Cuando la cúpula militar vio innecesario mantener el pacto, y después de que los medios se encargaran de despertar los viejos fantasmas de la era Mubarak, decidieron rasgar el acuerdo con la hermandad y efectuar el golpe del 3 de julio. Resucitaba el viejo régimen, que volvía a copar carteras ministeriales y recuperaba los puestos de poder dando alas al retorno más rancio del cuerpo policial, auténtico vudú revolucionario. Cacería de brujas y populismo militar a patadas mientras se mantenían los proyectos económicos de los Hermanos Musulmanes, como la liberalización energética y del precio del pan, que ya tienen una agenda de implementación. De hecho, eran los mismos programas que llevaban 20 años funcionando en el país.
Pero si algo deja claro la lección egipcia es que no se pueden hacer conclusiones precipitadas y, sobre todo, que las revoluciones no son ni momentos ni acciones concretas, sino procesos mutables y maleables en el tiempo. Y tiempo es, precisamente, lo que tenemos por delante en una región marcada por el alzamiento del invierno de 2011.

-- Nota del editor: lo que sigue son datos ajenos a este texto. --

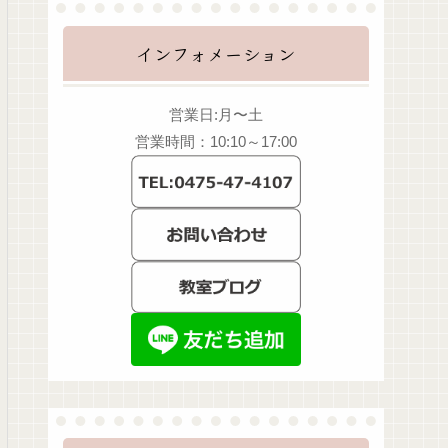
インフォメーション
営業日:月〜土
営業時間：10:10～17:00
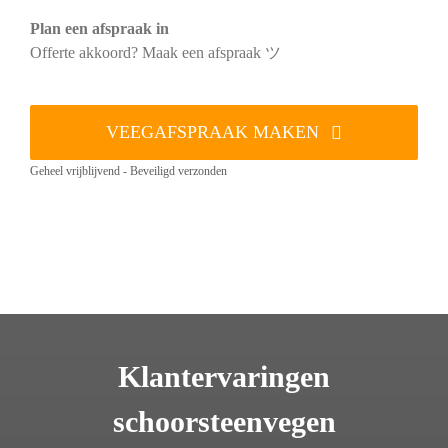
Plan een afspraak in
Offerte akkoord? Maak een afspraak ツ
VEEGAFSPRAAK MAKEN
Geheel vrijblijvend - Beveiligd verzonden
Klantervaringen
schoorsteenvegen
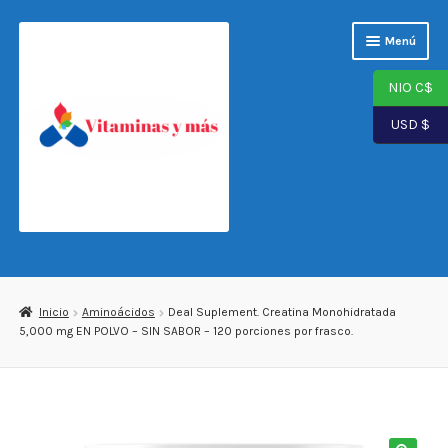
Saltar
Ir
Menú
a
al
navegación
contenido
NIO C$
USD $
Página de inicio
Tienda
Inicio
Aminoácidos
Deal Suplement. Creatina Monohidratada
5,000 mg EN POLVO – SIN SABOR – 120 porciones por frasco.
Carrito
Finalizar compra
Mi cuenta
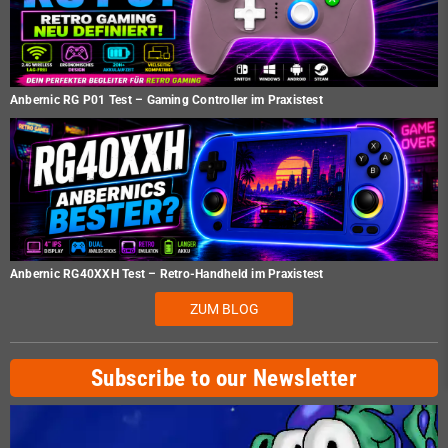
Anbernic RG P01 Test – Gaming Controller im Praxistest
Anbernic RG40XXH Test – Retro-Handheld im Praxistest
ZUM BLOG
Subscribe to our Newsletter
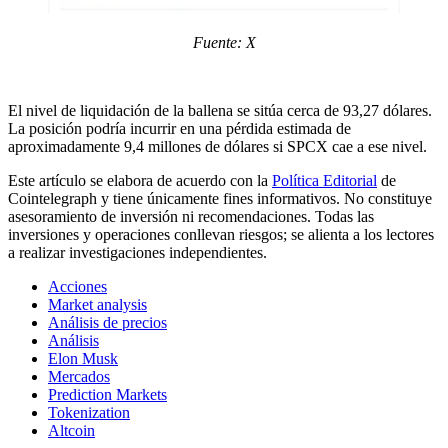
Fuente: X
El nivel de liquidación de la ballena se sitúa cerca de 93,27 dólares.
La posición podría incurrir en una pérdida estimada de
aproximadamente 9,4 millones de dólares si SPCX cae a ese nivel.
Este artículo se elabora de acuerdo con la
Política Editorial
de
Cointelegraph y tiene únicamente fines informativos. No constituye
asesoramiento de inversión ni recomendaciones. Todas las
inversiones y operaciones conllevan riesgos; se alienta a los lectores
a realizar investigaciones independientes.
Acciones
Market analysis
Análisis de precios
Análisis
Elon Musk
Mercados
Prediction Markets
Tokenization
Altcoin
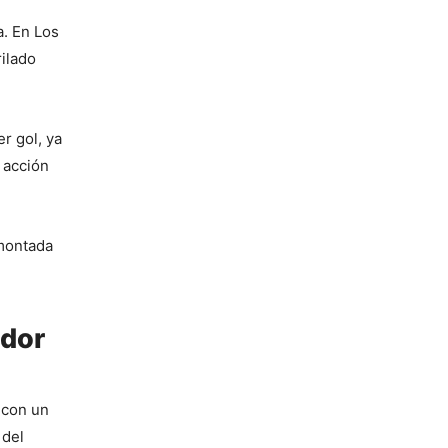
. En Los 
ilado 
 gol, ya 
acción 
montada 
ador
 con un 
del 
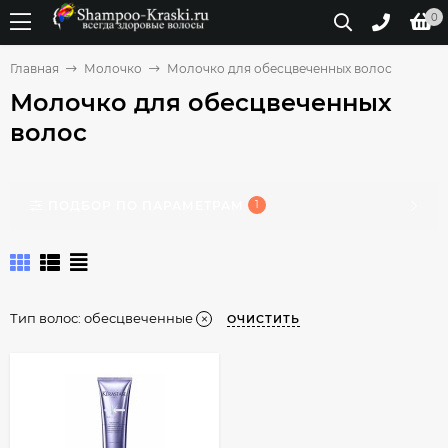
0
Главная
Молочко
Молочко для обесцвеченных волос
Молочко для обесцвеченных
волос
ПОДБОР ПО ПАРАМЕТРАМ
1
Тип волос:
обесцвеченные
ОЧИСТИТЬ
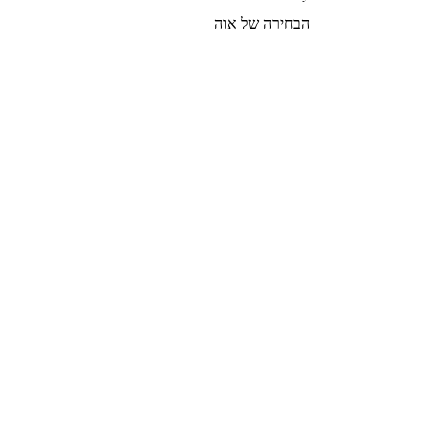
הבחירה של אוה
צרי קשר
הצטרפי לרשימת התפוצה שלנו
צרפי אותי
© 2022 by GOLDIGER. Proudly
created with 💓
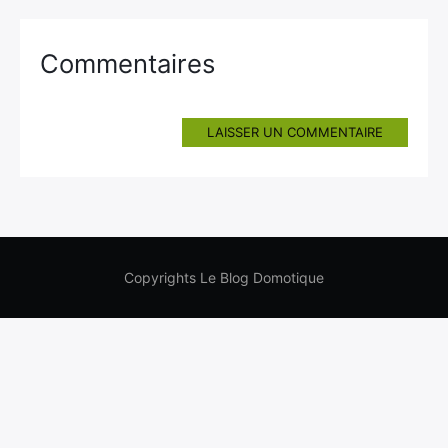
Commentaires
LAISSER UN COMMENTAIRE
Copyrights Le Blog Domotique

Hablar del mundo árabe siempre implica abrir el debate de la condición de la mujer en estos países. A pesar del papel destacadísimo que las mujeres tuvieron en el proceso revolucionario (desde las mujeres obreras de Mahala a las jóvenes activistas de Mosirreen o la campaña contra los juicios militares a la población civil) el avance en materia de género se encuentra a la cola de los escasos avances políticos logrados a día de hoy. De hecho, un reciente estudio del diario británico The Independent dejaba Egipto como el peor país para ser mujer de entre las naciones árabes, sobre todo a raíz del escandaloso aumento del acoso sexual en las calles del país.

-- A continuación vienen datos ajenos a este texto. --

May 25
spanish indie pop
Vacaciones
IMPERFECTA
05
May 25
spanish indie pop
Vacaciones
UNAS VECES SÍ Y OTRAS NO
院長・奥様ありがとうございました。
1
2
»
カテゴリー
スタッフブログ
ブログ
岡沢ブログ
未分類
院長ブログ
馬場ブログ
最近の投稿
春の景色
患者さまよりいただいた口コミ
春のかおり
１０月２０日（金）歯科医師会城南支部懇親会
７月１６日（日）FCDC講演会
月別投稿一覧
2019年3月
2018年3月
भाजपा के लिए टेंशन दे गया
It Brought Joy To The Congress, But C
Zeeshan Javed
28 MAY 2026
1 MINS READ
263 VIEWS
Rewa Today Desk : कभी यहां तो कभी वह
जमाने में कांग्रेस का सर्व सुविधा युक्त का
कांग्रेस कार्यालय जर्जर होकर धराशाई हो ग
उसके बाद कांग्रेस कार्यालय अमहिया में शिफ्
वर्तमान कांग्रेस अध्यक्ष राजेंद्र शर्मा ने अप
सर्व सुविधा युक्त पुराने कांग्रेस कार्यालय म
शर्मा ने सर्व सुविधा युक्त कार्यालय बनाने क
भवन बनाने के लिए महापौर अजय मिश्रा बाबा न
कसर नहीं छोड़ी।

La cuestión de género fue uno de los conflictos con los que la oposición atacó la hermandad, magnificando las declaraciones de la diputada islamista Azza El-Garf que, durante la investidura del primer parlamento post-Mubarak (con sólo un 1,8 % de diputadas), aplaudió que se pudiera limitar aún más las condiciones de divorcio, y que posteriormente defendería no prohibir la mutilación genital femenina y negaría la existencia del acoso sexual en las calles de Egipto. Pero las polémicas palabras de la diputada no hacían más que incomodar a las filas de su partido, obsesionado en dar una imagen más moderada de cara a occidente. Sin embargo, el parlamento no dudaría en atacar a las víctimas de agresiones sexuales en las movilizaciones contra los Hermanos Musulmanes de ser responsables de éstas por estar en un lugar que no las correspondía.

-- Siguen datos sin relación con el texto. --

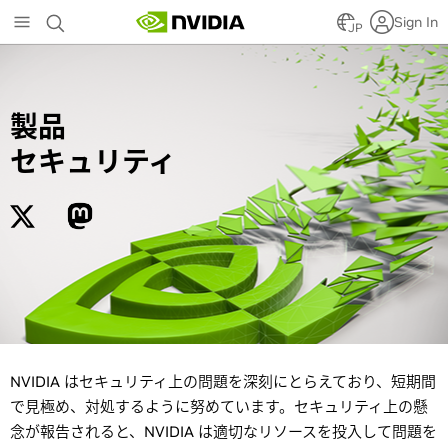
Skip
Sign In
to
JP
main
content
製品
セキュリティ
NVIDIA はセキュリティ上の問題を深刻にとらえており、短期間
で見極め、対処するように努めています。セキュリティ上の懸
念が報告されると、NVIDIA は適切なリソースを投入して問題を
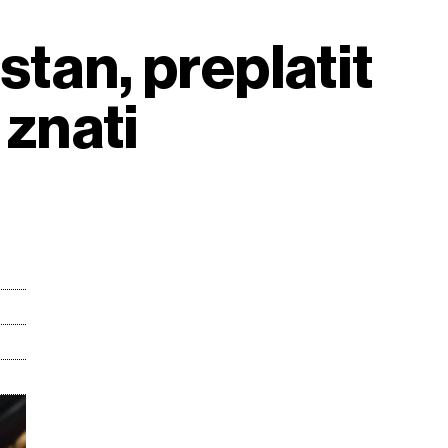
 stan, preplatit
 znati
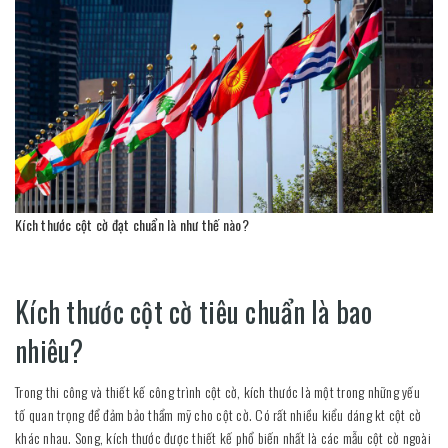
Kích thước cột cờ đạt chuẩn là như thế nào?
Kích thước cột cờ tiêu chuẩn là bao
nhiêu?
Trong thi công và thiết kế công trình cột cờ, kích thước là một trong những yếu
tố quan trọng để đảm bảo thẩm mỹ cho cột cờ. Có rất nhiều kiểu dáng kt cột cờ
khác nhau. Song, kích thước được thiết kế phổ biến nhất là các mẫu cột cờ ngoài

Pero si bien la hermandad fue acusada de no dar representatividad a la mujer, esto tampoco ha cambiado tras el golpe del 3 de julio. Más allá de retóricas vacías hablando de cuotas parlamentarias para las minorías, incluida la femenina, de las 50 personas que han redactado el actual borrador constitucional sólo 3 eran mujeres, por las 5 de 100 que participaron en la constitución de 2012 acusada de islamista. También son 3 las mujeres en el gobierno actual en un ejecutivo de 30 carteras, destacando la figura de Doria Sharaf, en el currículum de la cual destacaba su papel de censora del régimen Mubarak.